* About this exercise *
Begin at the first line below and copy each line exactly, ending with the line where "right ankle: (230, 496)" appears.

(Pose estimation data)
- Opening Delimiter -
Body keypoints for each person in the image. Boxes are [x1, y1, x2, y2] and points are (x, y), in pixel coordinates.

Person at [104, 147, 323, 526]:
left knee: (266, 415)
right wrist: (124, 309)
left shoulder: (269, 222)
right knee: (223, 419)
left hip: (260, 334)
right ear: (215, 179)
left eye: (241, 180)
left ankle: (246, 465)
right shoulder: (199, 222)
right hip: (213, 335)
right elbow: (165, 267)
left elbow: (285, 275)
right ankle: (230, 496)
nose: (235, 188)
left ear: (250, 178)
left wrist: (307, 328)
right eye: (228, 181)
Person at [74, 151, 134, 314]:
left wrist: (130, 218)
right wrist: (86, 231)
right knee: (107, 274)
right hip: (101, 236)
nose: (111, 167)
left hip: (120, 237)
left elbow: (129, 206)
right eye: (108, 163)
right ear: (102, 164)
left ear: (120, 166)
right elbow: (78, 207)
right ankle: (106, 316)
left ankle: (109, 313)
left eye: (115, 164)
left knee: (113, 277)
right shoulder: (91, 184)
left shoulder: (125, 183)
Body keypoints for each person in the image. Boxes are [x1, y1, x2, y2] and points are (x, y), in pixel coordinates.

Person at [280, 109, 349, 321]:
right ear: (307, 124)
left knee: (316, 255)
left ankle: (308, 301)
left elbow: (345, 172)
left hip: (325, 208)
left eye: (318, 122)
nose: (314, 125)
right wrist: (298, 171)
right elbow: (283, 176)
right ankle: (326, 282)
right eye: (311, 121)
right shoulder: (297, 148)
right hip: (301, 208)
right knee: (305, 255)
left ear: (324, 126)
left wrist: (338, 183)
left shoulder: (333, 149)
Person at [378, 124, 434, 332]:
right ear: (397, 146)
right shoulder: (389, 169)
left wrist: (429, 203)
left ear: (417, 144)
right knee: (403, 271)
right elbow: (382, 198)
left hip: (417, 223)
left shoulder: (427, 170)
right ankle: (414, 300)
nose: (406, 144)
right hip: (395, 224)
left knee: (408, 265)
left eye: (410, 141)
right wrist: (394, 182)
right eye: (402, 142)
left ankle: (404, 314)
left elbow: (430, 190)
- Closing Delimiter -
* Exercise answer *
Body keypoints for each person in the image. Boxes are [x1, y1, x2, y2] and points are (x, y), in pixel coordinates.

Person at [104, 147, 323, 526]:
left knee: (266, 415)
right wrist: (124, 309)
left shoulder: (269, 222)
right knee: (223, 419)
left hip: (260, 334)
right ear: (215, 179)
left eye: (241, 180)
left ankle: (246, 465)
right shoulder: (199, 222)
right hip: (213, 335)
right elbow: (165, 267)
left elbow: (285, 275)
right ankle: (230, 496)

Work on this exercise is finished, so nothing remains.